I sent flowers to someone who was moving to Florida for a job promotion. I also sent flowers the same day to a funeral for a friend.

I found out later that the flower shop got the cards mixed up. They sent the card to the guy who was moving that said, "Deepest Condolences," and sent the card to the funeral home that said, "I know it's hot where you're going, but you deserve it."

helping the pope with his holy crossword
 
 
A gentleman is sitting next to the Pope on an airplane. He sees that the Pope is doing a crossword puzzle. He thinks to himself, "I love doing crossword puzzles. I hope he will ask me for help."
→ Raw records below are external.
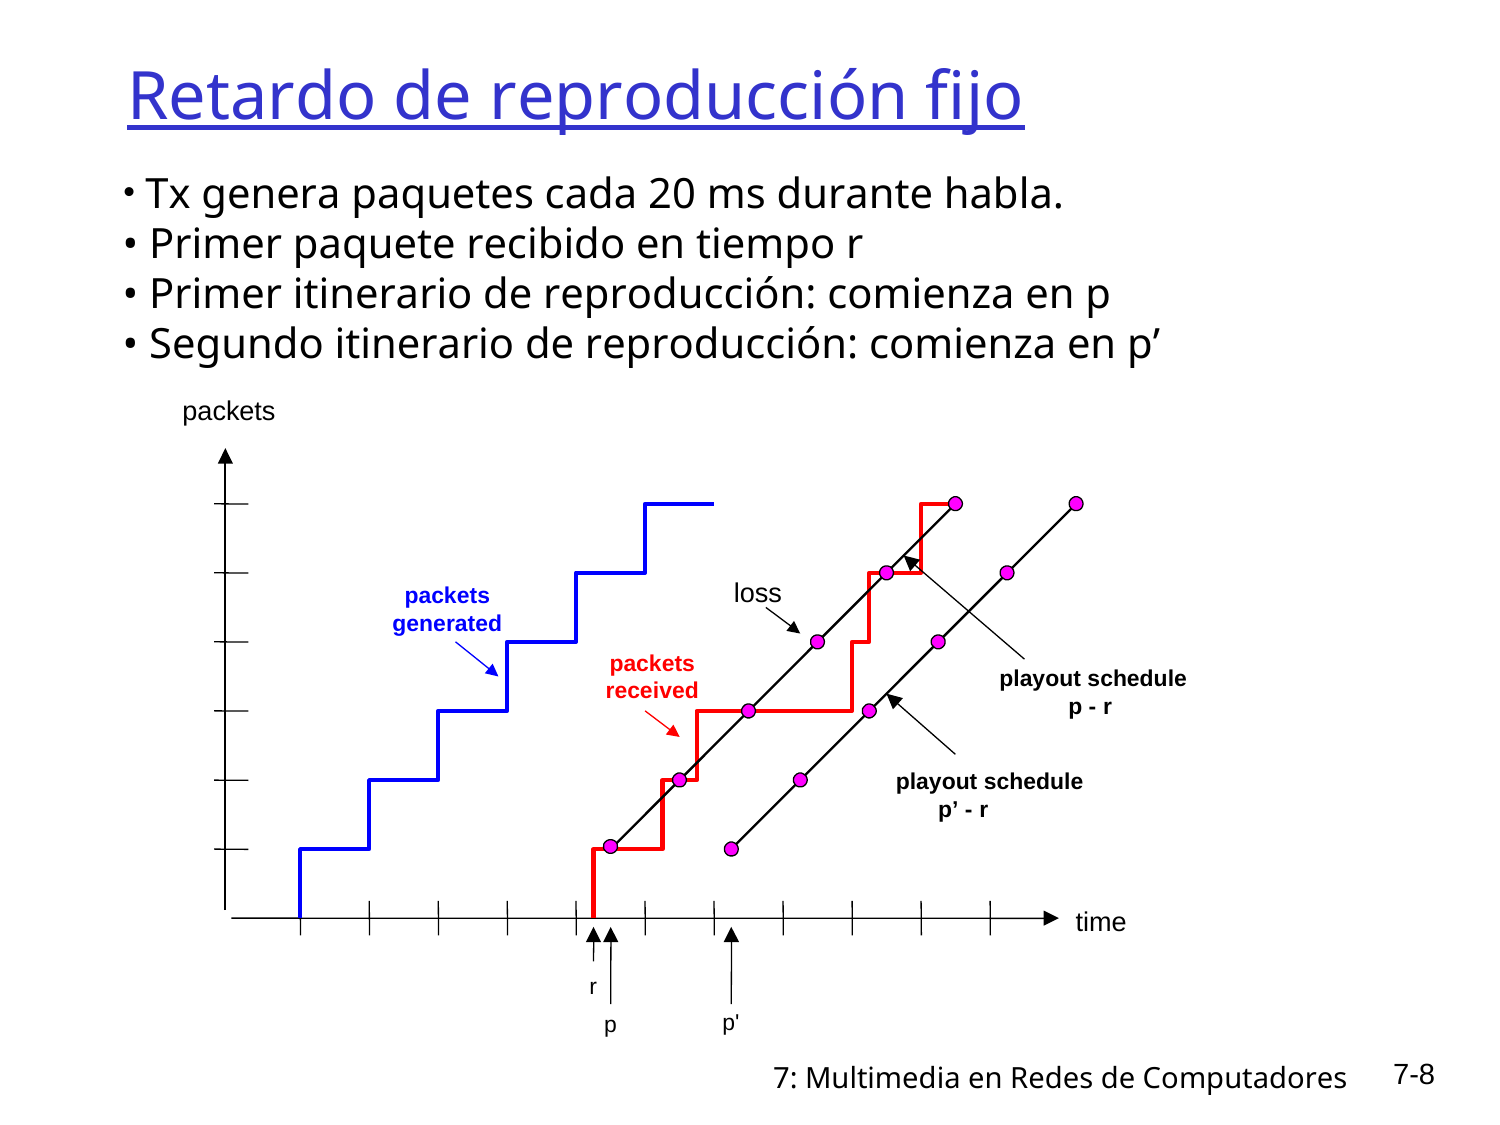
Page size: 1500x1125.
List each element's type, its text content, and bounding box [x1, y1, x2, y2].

text_box p' [722, 1007, 740, 1036]
text_box playout schedule [999, 663, 1188, 692]
text_box time [1075, 904, 1127, 937]
text_box Tx genera paquetes cada 20 ms durante habla. Primer paquete recibido en tiempo r Primer itinerario de reproducción: comienza en p Segundo itinerario de reproducción: comienza en p’ [107, 159, 1176, 376]
title Retardo de reproducción fijo [112, 0, 1388, 188]
text_box [786, 620, 801, 634]
text_box [665, 724, 680, 737]
text_box [741, 704, 756, 718]
text_box [723, 926, 740, 943]
text_box [903, 555, 921, 572]
text_box p - r [1068, 691, 1113, 719]
text_box [1000, 565, 1015, 580]
text_box [217, 448, 233, 464]
text_box packets [404, 580, 491, 608]
text_box [603, 926, 619, 943]
text_box p [604, 1009, 618, 1038]
text_box packets [182, 393, 276, 427]
text_box [862, 704, 877, 718]
text_box [793, 773, 808, 787]
text_box r [589, 971, 598, 1000]
text_box packets [609, 648, 696, 675]
text_box received [605, 675, 700, 704]
text_box [672, 773, 687, 787]
text_box [585, 926, 602, 943]
text_box [1043, 910, 1059, 926]
text_box playout schedule [895, 767, 1084, 795]
text_box [810, 635, 825, 649]
text_box [931, 635, 946, 649]
text_box [603, 839, 618, 854]
text_box [886, 693, 903, 710]
text_box generated [392, 608, 503, 637]
text_box p’ - r [938, 794, 1032, 823]
text_box loss [734, 575, 783, 609]
text_box [948, 496, 963, 511]
text_box [1069, 496, 1084, 511]
text_box [879, 565, 894, 580]
text_box [484, 663, 499, 677]
text_box [724, 842, 739, 856]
Time passes, and the Pope says, "Excuse me, sir, but do you know a four-letter word that describes a woman and ends in 'unt'?"

The gentleman thinks about this and was about to answer when he realized he couldn't say something like that to the Pope. He thinks a while longer and finally says, "I believe the word you're looking for is 'aunt'."
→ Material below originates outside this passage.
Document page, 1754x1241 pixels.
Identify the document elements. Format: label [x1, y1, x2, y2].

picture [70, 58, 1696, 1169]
The Pope replies, "Oh, you're right. That fits too. Would you happen to have an eraser?"

hard sleepin'
 
 
If a light sleeper can't sleep with a light on, can a hard sleeper sleep with a hard on?
be careful what you wish for
 
 
A man was digging in his garden, when his shovel hit a hard object buried in the earth, which revealed itself to be an old bottle sealed with a cork. The man wrenched the cork free and, to his astonishment, there was a cloud of smoke and a clap of thunder. Standing before him was a genie.

"As a reward for freeing me, I shall grant you three wishes," said the genie, "But understand, whatever you wish for, your most hated enemy shall receive twice over."

The man's most hated enemy happened to be his next door neighbour, Jones. "Let's see. My first wish is..." He looked at his weather beaten bungalow, "...to live in a ten story luxury mansion.' The genie clapped his hands and suddenly his minute shack transformed into the most beautiful house he had ever laid eyes on. He heard a cry of astonishment from next door and looked over to see Jones standing in the doorway of his new twenty story mansion. "Now I want fifty of the most beautiful women imaginable." said the man. There was a puff of smoke and his wish was granted. He was annoyed, however, to see Jones grinning and waving, surrounded by his own harem of 100 women, all twice as attractive.

"What is your final wish, Master?' asked the genie.

"I want to lose a testicle," said the man.